The automatic logon itself was set up with the Sysinternals tool autologon.exe. I am doubtful autologon.exe makes any difference with the unlockable-when-should-be-locked issue compared with other methods of setting up autologon (registry, control userpasswords2) but it might be worth trying anyway. And maybe (or maybe not) it has a security advantage versus manually editing the registry in that it uses LSA Secrets (interestingly, Nirsoft's Regscanner reveals my password is stored in HKU\.DEFAULT\Software\Microsoft\Windows\CurrentVersion\OOBE\Broker\LocalSystemAuthBuffer and HKU\S-1-5-18\Software\Microsoft\Windows\CurrentVersion\OOBE\Broker\LocalSystemAuthBuffer data anyway, but I digress).

Alternatively, there are third-party solutions that may work for you:

  • For a long time, under Windows 7, I used Auto Login & Lock v1.0 by Kurian Abraham. I can vouch for this software as working well under Windows 7, but I haven't tried it under Windows 10. It might be worth trying in a Windows 10 VM if you have one available or can spin one up. ( MD5 of Lock.exe: ED4685849BA97E7A45CEBD3684B99709. MD5 of LockCMD.exe: C24DBDEBDE61C60F3DCF37BBDAD73A7B. )
  • Logon Expert is paid-for, but free for 10 days. It claims to be able to auto logon and lock, and the trial period would obviously give enough time to see if it works as advertised. Also, it claims to be more secure, using AES 256 encryption to store the password.

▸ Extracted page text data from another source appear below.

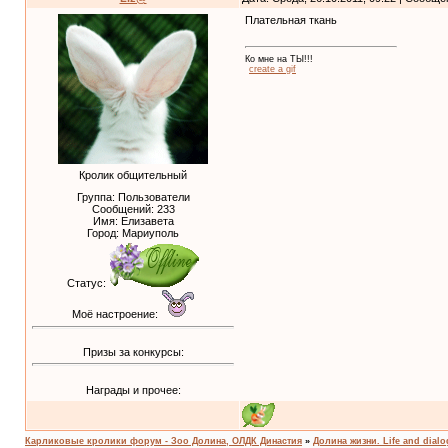
Плательная ткань
Ко мне на ТЫ!!!
create a gif
Кролик общительный
Группа: Пользователи
Сообщений:
233
Имя: Елизавета
Город: Мариуполь
Статус:
Моё настроение:
Призы за конкурсы:
Награды и прочее:
Карликовые кролики форум - Зоо Долина, ОЛДК Династия
»
Долина жизни. Life and dial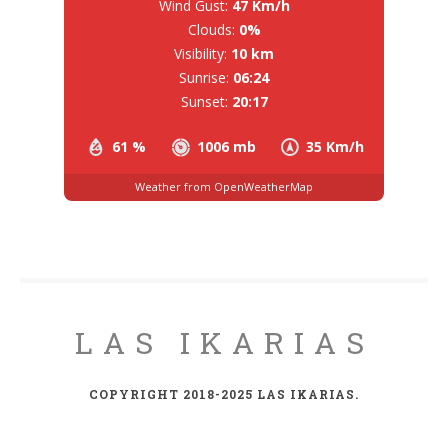
Wind Gust:
47 Km/h
Clouds:
0%
Visibility:
10 km
Sunrise:
06:24
Sunset:
20:17
61 %
1006 mb
35 Km/h
Weather from OpenWeatherMap
LAS IKARIAS
COPYRIGHT 2018-2025 LAS IKARIAS.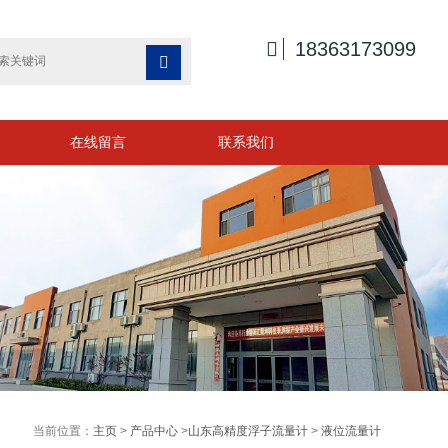

18363173099

在线留言
联系我们
当前位置：
主页
>
产品中心
>
山东高精度浮子流量计
>
液位流量计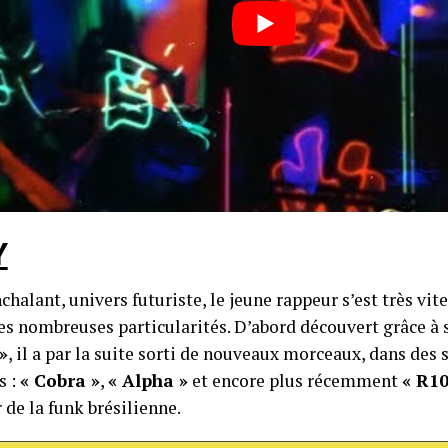
Y
halant, univers futuriste, le jeune rappeur s’est très vit
ses nombreuses particularités. D’abord découvert grâce à
»
, il a par la suite sorti de nouveaux morceaux, dans des 
s :
«
Cobra »
,
«
Alpha »
et encore plus récemment
«
R10
 de la funk brésilienne.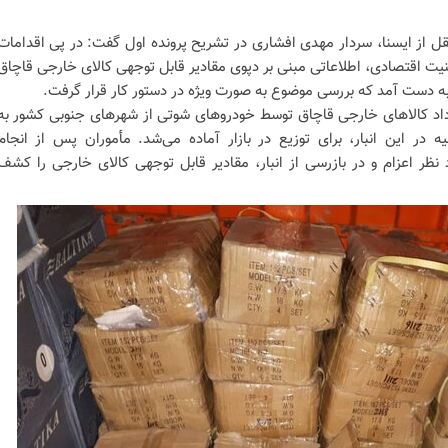
قل از ایسنا، سردار مهدی افشاری در تشریح پرونده اول گفت: در پی اقدامات
یت اقتصادی، اطلاعاتی مبنی بر دپوی مقادیر قابل توجهی کالای خارجی قاچاق
د به دست آمد که بررسی موضوع به صورت ویژه در دستور کار قرار گرفت.
داد کالاهای خارجی قاچاق توسط خودروهای شوتی از شهرهای جنوبی کشور به
 در این انبار، برای توزیع در بازار آماده می‌شد. مأموران پس از انجام
ظر اعزام و در بازرسی از انبار، مقادیر قابل توجهی کالای خارجی را کشف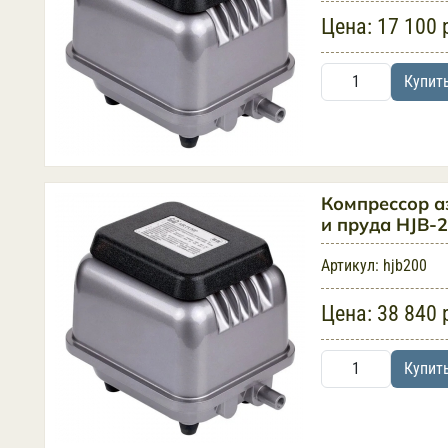
Цена:
17 100 
Купит
Компрессор а
и пруда HJB-
Артикул:
hjb200
Цена:
38 840 
Купит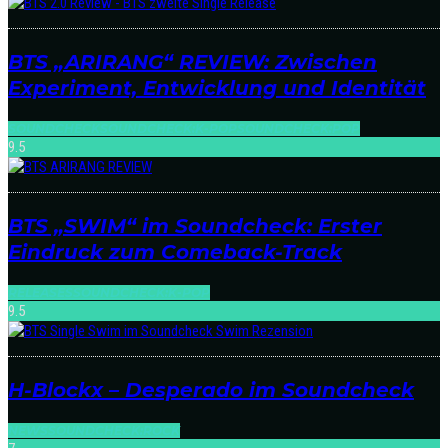
BTS „ARIRANG“ REVIEW: Zwischen
Experiment, Entwicklung und Identität
SOUNDCHECK
SOUNDCHECK:K-POP
SOUNDCHECK:POP
9.5
BTS „SWIM“ im Soundcheck: Erster
Eindruck zum Comeback-Track
RELEASES
SOUNDCHECK:K-POP
9.5
H-Blockx – Desperado im Soundcheck
NEWS
SOUNDCHECK:ROCK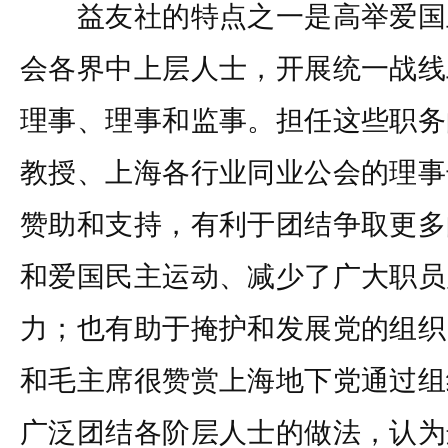
益友社的特点之一是高举爱国
会各界中上层人士，开展统一战线
理事、理事和监事。担任这些职务
教授、上海各行业同业公会的理事
赞助和支持，有利于团结争取更多
和爱国民主运动、减少了广大职员
力；也有助于掩护和发展党的组织
和毛主席很赞赏上海地下党通过组
广泛团结各阶层人士的做法，认为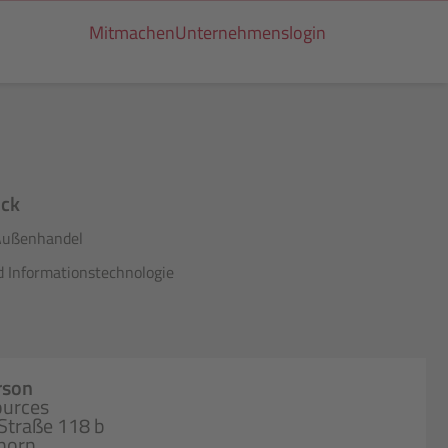
Mitmachen
Unternehmenslogin
ick
Außenhandel
d Informationstechnologie
rson
urces
Straße 118 b
horn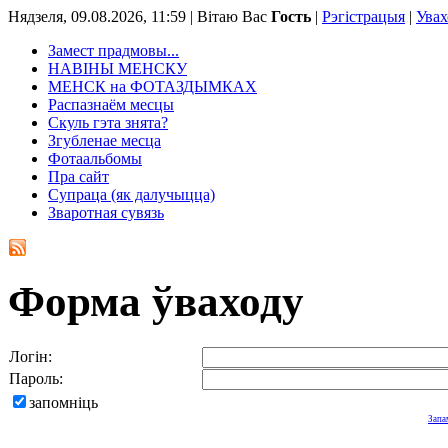
Нядзеля, 09.08.2026, 11:59 |
Вітаю Вас
Гость
|
Рэгістрацыя
|
Увах
Замест прадмовы...
НАВІНЫ МЕНСКУ
МЕНСК на ФОТАЗДЫМКАХ
Распазнаём месцы
Скуль гэта знята?
Згубленае месца
Фотаальбомы
Пра сайт
Супраца (як далучыцца)
Зваротная сувязь
Форма ўваходу
Логін:
Пароль:
запомніць
Запа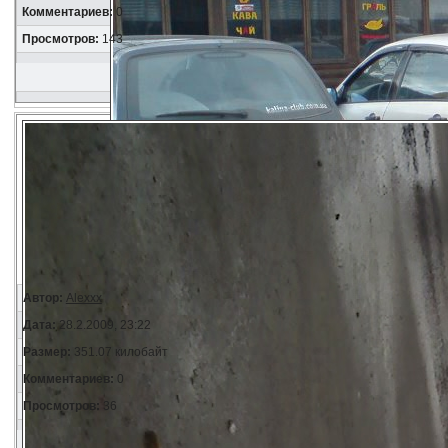
Комментариев:
0
Просмотров:
143
Автор:
Alexxx
Дата:
28.2.2009, 23:22
Размер:
351.07 килобайт
Комментариев:
0
Просмотров:
36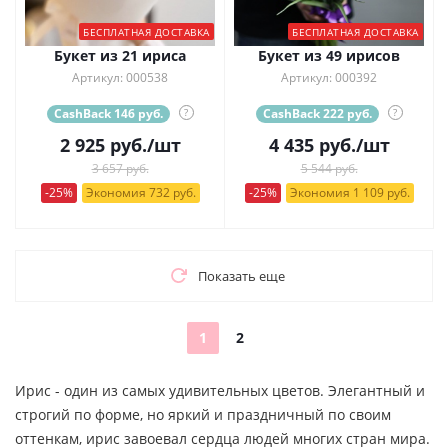
БЕСПЛАТНАЯ ДОСТАВКА
БЕСПЛАТНАЯ ДОСТАВКА
Букет из 21 ириса
Букет из 49 ирисов
Артикул: 000538
Артикул: 000392
CashBack 146 руб.
?
CashBack 222 руб.
?
2 925
руб.
/шт
4 435
руб.
/шт
3 657 руб.
5 544 руб.
-25%
Экономия 732 руб.
-25%
Экономия 1 109 руб.
Показать еще
1
2
Ирис - один из самых удивительных цветов. Элегантный и
строгий по форме, но яркий и праздничный по своим
оттенкам, ирис завоевал сердца людей многих стран мира.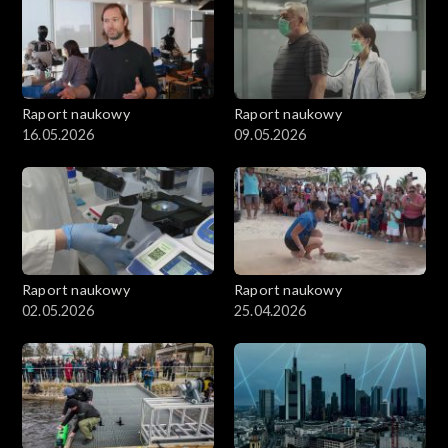
Raport naukowy
Raport naukowy
16.05.2026
09.05.2026
Raport naukowy
Raport naukowy
02.05.2026
25.04.2026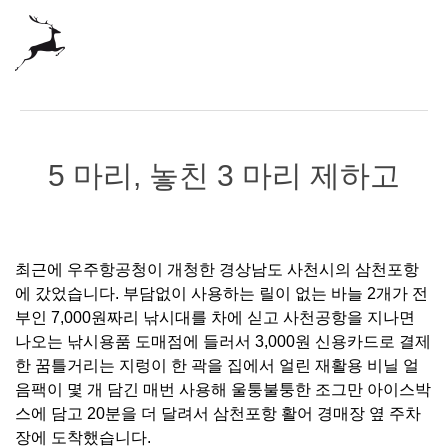
5 마리, 놓친 3 마리 제하고
최근에 우주항공청이 개청한 경상남도 사천시의 삼천포항
에 갔었습니다. 부담없이 사용하는 릴이 없는 바늘 2개가 전
부인 7,000원짜리 낚시대를 차에 싣고 사천공항을 지나면
나오는 낚시용품 도매점에 들러서 3,000원 신용카드로 결제
한 꿈틀거리는 지렁이 한 곽을 집에서 얼린 재활용 비닐 얼
음팩이 몇 개 담긴 매번 사용해 울퉁불퉁한 조그만 아이스박
스에 담고 20분을 더 달려서 삼천포항 활어 경매장 옆 주차
장에 도착했습니다.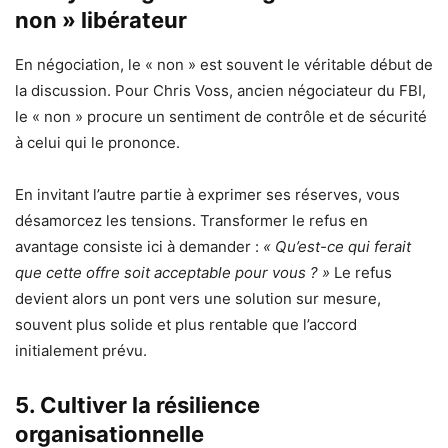
non » libérateur
En négociation, le « non » est souvent le véritable début de
la discussion. Pour Chris Voss, ancien négociateur du FBI,
le « non » procure un sentiment de contrôle et de sécurité
à celui qui le prononce.
En invitant l’autre partie à exprimer ses réserves, vous
désamorcez les tensions. Transformer le refus en
avantage consiste ici à demander :
« Qu’est-ce qui ferait
que cette offre soit acceptable pour vous ? »
Le refus
devient alors un pont vers une solution sur mesure,
souvent plus solide et plus rentable que l’accord
initialement prévu.
5. Cultiver la résilience
organisationnelle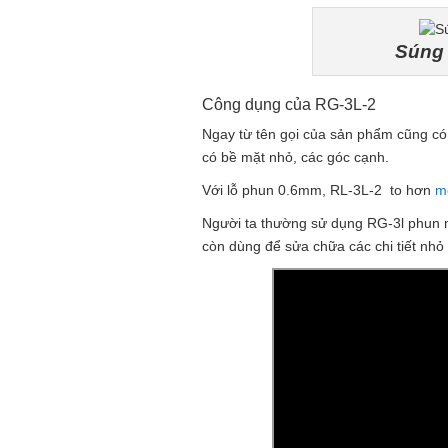
Súng phu
Công dụng của RG-3L-2
Ngay từ tên gọi của sản phẩm cũng có t
có bề mặt nhỏ, các góc cạnh.
Với lỗ phun 0.6mm, RL-3L-2 to hơn
m
Người ta thường sử dụng RG-3l phun 
còn dùng để sửa chữa các chi tiết nhỏ 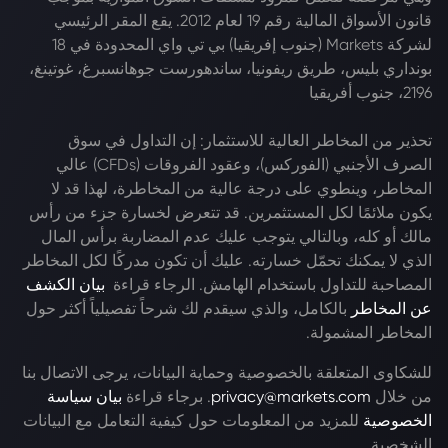
قانون الأسواق المالية رقم 19 لعام 2012. يقع المقر الرئيسي
لشركة Markets (جنوب إفريقيا) بي تي واي المحدودة في 18
بونداري بليس، طريق ريفونيا، ساندهورست جوهانسبرغ، غوتينغ،
2196، جنوب أفريقيا
تحذير من المخاطر العالية للاستثمار: إن التداول في سوق
الصرف الأجنبي (الفوركس)، وعقود الفروقات (CFDs) عالي
المخاطر، وينطوي على درجة عالية من المخاطرة، لهذا قد لا
يكون ملائمًا لكل المستثمرين. قد تتعرض لخسارة جزء من رأس
مالك أو كله، وبالتالي يتوجب عليك عدم المضاربة برأس المال
الذي لا يمكنك تحمّل خسارته. عليك أن تكون مدركًا لكل المخاطر
المصاحبة للتداول باستخدام الهامش. الرجاء قراءة
بيان الكشف
عن المخاطر
بالكامل، والذي سيقدم لك شرحاً تفصيلياً أكثر حول
المخاطر المشمولة.
للشكاوى المتعلقة بالخصوصية وحماية البيانات، يرجى الاتصال بنا
من خلال
privacy@markets.com
. برجاء قراءة
بيان سياسة
الخصوصية
للمزيد من المعلومات حول كيفية التعامل مع البيانات
الشخصية.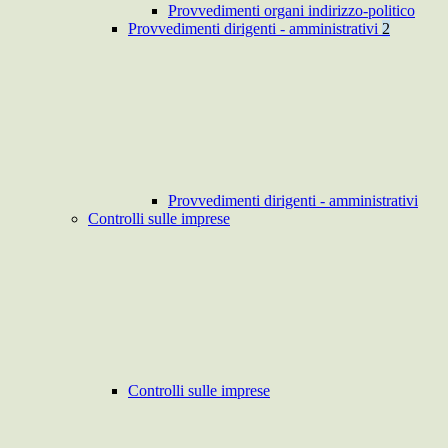
Provvedimenti organi indirizzo-politico
Provvedimenti dirigenti - amministrativi
2
Provvedimenti dirigenti - amministrativi
Controlli sulle imprese
Controlli sulle imprese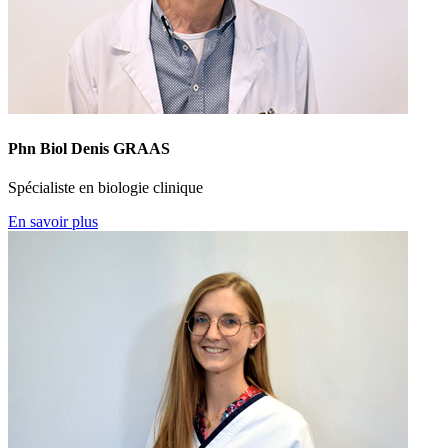
Phn Biol Denis GRAAS
Spécialiste en biologie clinique
En savoir plus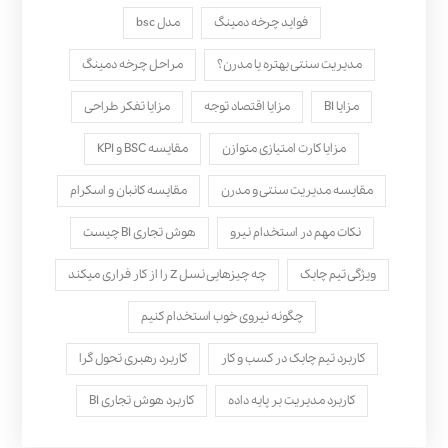
فواید چرخه دمینگ
مدل bsc
مدیریت سنتی بهتره یا مدرن؟
مراحل چرخه دمینگ
مزایا BI
مزایا اقتصاد توجه
مزایا تفکر طراحی
مزایا کارت امتیازی متوازن
مقایسه BSC و KPI
مقایسه مدیریت سنتی و مدرن
مقایسه کانبان و اسکرام
نکات مهم در استخدام نیرو
هوش تجاری BI چیست
ویژگی تیم چابک
چه چیزهایی نسل Z را از کار فراری میکند
چگونه نیروی خوب استخدام کنیم
کاربرد تیم چابک در کسب و کار
کاربرد رهبری تحول‌ گرا
کاربرد مدیریت بر پایه داده
کاربرد هوش تجاری BI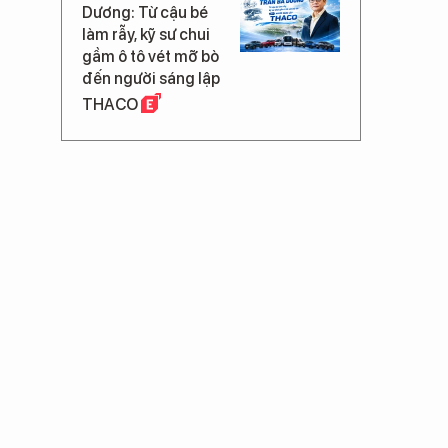
Dương: Từ cậu bé
làm rẫy, kỹ sư chui
gầm ô tô vét mỡ bò
đến người sáng lập
THACO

Just when I thought I had nailed the issue using the scheduled task as linked above, I booted my computer this morning and the unlockable-when-should-be-locked issue is back. I will experiment further, starting with adding a delay to the At log on trigger. Note that you do not need to stick to the presets in the Delay task for: dropdown list; choose e.g. 30 seconds and then manually edit it to e.g. 10 seconds.